-- START EXERCISE MATERIALS --

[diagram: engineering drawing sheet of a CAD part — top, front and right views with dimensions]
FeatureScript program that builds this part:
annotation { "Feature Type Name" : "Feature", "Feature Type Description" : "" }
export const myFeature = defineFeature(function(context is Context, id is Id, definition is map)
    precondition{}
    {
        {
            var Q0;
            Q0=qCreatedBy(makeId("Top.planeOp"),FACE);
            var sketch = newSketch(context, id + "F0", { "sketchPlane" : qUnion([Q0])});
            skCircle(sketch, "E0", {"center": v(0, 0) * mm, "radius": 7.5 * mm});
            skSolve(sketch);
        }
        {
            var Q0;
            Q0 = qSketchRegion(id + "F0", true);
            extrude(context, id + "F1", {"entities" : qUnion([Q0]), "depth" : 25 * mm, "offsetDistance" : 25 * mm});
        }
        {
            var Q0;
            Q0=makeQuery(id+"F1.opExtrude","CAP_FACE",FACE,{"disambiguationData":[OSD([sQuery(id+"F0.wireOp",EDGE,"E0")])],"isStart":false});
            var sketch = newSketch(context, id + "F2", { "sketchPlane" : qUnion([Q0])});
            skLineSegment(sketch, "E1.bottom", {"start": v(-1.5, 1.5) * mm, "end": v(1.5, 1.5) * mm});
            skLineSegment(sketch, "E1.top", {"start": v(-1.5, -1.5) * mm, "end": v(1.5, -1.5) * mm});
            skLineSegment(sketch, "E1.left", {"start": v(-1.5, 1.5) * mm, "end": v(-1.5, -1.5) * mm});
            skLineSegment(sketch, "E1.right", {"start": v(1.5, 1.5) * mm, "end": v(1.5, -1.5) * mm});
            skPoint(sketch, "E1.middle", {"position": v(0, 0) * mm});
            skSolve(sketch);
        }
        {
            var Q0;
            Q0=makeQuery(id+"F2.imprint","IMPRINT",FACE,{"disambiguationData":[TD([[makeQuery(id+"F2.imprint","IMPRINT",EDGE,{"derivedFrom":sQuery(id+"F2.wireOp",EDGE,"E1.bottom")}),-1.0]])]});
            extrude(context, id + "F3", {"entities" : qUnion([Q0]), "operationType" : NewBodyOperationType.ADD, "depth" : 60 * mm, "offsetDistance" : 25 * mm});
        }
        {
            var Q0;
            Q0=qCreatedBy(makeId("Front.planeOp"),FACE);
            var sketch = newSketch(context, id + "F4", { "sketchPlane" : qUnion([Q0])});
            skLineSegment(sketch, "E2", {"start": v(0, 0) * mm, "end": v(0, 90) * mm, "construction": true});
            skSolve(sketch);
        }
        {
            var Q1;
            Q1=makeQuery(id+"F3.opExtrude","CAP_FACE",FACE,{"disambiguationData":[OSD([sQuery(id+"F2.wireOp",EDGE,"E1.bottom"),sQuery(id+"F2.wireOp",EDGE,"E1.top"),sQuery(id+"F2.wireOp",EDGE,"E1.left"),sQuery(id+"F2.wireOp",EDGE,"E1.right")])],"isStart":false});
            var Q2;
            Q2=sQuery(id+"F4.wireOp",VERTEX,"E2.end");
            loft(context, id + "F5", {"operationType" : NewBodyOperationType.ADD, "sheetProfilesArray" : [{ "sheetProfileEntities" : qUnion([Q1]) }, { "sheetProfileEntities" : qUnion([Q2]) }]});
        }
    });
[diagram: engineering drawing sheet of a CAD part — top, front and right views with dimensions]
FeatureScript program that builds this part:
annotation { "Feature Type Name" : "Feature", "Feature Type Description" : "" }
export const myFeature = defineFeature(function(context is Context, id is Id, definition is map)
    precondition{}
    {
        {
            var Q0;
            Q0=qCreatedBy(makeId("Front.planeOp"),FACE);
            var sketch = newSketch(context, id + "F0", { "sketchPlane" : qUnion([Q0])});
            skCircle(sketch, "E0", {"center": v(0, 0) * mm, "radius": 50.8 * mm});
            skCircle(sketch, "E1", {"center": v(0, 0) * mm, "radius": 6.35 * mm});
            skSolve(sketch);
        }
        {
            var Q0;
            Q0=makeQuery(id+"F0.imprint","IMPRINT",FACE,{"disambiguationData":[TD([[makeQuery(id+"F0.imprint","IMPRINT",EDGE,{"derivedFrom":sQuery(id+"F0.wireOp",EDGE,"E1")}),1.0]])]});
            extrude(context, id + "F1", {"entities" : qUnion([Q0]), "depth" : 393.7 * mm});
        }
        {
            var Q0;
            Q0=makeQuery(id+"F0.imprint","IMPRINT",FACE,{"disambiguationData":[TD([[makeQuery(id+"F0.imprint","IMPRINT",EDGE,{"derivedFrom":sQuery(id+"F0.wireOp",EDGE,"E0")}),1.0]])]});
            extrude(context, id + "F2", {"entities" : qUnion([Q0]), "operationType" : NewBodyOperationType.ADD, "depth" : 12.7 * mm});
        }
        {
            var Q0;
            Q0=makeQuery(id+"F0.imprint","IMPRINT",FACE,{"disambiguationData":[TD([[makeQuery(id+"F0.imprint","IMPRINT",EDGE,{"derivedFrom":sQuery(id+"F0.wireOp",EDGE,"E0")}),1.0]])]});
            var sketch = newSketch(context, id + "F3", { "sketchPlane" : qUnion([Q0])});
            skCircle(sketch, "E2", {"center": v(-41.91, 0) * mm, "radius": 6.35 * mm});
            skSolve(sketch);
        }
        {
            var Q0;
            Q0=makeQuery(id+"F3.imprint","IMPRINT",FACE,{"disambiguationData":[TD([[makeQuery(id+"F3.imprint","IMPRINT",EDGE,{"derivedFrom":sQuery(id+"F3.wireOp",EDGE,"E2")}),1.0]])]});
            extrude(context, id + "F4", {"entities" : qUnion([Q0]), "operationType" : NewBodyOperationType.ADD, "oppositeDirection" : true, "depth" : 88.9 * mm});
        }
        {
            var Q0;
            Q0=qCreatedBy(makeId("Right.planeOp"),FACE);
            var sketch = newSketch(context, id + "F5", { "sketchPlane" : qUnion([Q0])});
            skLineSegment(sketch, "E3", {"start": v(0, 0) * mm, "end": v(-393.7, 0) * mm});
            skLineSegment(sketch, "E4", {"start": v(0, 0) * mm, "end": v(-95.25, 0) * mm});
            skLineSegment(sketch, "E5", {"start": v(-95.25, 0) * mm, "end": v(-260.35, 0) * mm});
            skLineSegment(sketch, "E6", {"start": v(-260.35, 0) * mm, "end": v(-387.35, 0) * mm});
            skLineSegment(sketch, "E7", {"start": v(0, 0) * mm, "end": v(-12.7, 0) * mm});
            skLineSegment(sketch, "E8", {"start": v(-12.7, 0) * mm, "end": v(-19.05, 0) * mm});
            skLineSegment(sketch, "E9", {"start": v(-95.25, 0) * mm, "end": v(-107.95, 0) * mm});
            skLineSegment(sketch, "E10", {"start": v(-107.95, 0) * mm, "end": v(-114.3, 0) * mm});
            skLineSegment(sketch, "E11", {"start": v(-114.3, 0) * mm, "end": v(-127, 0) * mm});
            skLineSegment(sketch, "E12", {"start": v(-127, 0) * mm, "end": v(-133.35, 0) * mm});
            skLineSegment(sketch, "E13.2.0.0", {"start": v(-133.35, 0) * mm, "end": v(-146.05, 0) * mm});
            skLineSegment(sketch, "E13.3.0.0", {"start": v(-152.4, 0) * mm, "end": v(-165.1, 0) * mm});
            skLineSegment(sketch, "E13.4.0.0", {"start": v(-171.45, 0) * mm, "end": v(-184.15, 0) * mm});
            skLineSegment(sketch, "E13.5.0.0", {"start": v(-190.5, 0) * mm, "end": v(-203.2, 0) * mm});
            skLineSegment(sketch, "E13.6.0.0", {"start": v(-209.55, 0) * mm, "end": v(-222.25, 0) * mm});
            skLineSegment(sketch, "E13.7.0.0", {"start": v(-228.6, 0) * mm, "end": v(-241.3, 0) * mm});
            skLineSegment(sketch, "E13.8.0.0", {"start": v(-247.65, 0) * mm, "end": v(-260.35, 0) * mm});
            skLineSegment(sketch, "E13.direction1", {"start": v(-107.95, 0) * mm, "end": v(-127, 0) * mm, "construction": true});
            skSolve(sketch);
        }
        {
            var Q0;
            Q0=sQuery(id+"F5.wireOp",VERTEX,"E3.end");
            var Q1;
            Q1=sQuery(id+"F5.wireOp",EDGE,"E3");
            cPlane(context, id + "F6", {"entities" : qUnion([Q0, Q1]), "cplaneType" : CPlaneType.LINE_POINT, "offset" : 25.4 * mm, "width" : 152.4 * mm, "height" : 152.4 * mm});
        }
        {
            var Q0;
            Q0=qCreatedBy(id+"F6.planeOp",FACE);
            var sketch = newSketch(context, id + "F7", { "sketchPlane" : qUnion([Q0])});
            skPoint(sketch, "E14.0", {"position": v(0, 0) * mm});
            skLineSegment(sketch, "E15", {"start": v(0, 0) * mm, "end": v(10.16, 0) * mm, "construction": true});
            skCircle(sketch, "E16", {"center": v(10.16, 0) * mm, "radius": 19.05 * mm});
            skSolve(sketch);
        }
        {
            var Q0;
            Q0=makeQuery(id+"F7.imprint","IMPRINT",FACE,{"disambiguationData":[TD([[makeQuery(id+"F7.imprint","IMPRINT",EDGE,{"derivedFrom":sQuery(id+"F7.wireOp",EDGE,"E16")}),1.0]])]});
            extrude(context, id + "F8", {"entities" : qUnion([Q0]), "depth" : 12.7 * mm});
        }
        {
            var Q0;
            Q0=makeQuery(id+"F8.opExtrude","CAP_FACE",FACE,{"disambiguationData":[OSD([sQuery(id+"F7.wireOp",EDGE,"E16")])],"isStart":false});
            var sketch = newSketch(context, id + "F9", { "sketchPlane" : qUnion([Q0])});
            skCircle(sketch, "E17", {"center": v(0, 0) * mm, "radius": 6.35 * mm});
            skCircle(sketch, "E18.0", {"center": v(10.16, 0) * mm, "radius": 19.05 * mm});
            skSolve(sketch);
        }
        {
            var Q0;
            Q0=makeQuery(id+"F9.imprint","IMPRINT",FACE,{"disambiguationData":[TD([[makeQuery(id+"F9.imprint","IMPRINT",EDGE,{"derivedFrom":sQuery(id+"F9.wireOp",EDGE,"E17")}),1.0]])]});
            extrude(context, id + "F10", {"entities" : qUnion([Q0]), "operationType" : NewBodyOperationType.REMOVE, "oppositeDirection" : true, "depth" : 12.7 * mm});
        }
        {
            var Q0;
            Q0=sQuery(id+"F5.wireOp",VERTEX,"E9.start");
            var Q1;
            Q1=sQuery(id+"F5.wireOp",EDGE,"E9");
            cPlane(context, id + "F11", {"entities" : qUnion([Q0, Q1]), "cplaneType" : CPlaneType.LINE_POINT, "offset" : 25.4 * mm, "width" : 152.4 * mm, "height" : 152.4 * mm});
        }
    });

-- END EXERCISE MATERIALS --

## WORK REQUIRED
Rewrite the lines above as a numbered list, from the first line up to and including the line with "Q0 = qSketchRegion(id", leaving out any blank lines.

## EXERCISE RESPONSE
1. [diagram: engineering drawing sheet of a CAD part — top, front and right views with dimensions]
2. FeatureScript program that builds this part:
3. annotation { "Feature Type Name" : "Feature", "Feature Type Description" : "" }
4. export const myFeature = defineFeature(function(context is Context, id is Id, definition is map)
5.     precondition{}
6.     {
7.         {
8.             var Q0;
9.             Q0=qCreatedBy(makeId("Top.planeOp"),FACE);
10.             var sketch = newSketch(context, id + "F0", { "sketchPlane" : qUnion([Q0])});
11.             skCircle(sketch, "E0", {"center": v(0, 0) * mm, "radius": 7.5 * mm});
12.             skSolve(sketch);
13.         }
14.         {
15.             var Q0;
16.             Q0 = qSketchRegion(id + "F0", true);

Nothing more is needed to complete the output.